[Opening Data listing section]

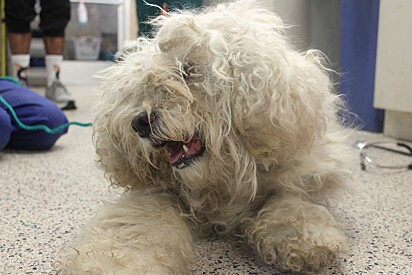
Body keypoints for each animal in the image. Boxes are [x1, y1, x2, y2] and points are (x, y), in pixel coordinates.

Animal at [59, 1, 352, 274]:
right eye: (139, 88)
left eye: (186, 70)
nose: (139, 122)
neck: (221, 184)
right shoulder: (158, 195)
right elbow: (138, 229)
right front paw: (114, 265)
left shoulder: (297, 174)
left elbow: (289, 199)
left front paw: (303, 237)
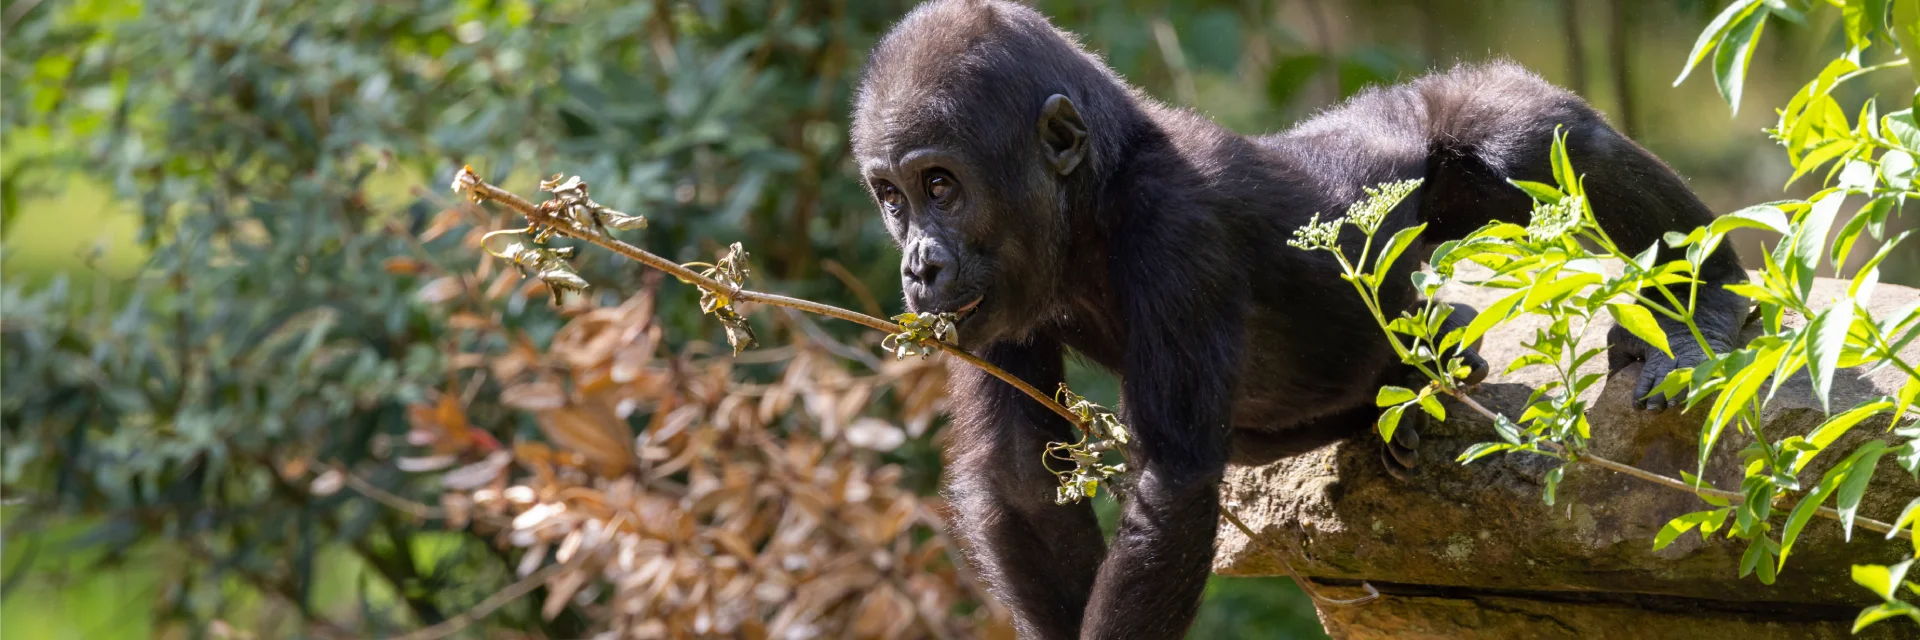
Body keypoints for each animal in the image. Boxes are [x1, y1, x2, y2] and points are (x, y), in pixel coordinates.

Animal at [848, 2, 1751, 634]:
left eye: (940, 186)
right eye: (890, 197)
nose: (919, 266)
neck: (1099, 186)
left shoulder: (1175, 230)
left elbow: (1173, 483)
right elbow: (1021, 483)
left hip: (1427, 131)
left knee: (1527, 136)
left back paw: (1706, 304)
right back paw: (1434, 364)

[Closing Data listing section]

**Try it:**
Copy every line of the entries above in which "elbow" occurs.

**Solution to this task:**
right elbow: (138, 229)
left elbow: (289, 199)
left elbow: (1173, 483)
right elbow: (1021, 483)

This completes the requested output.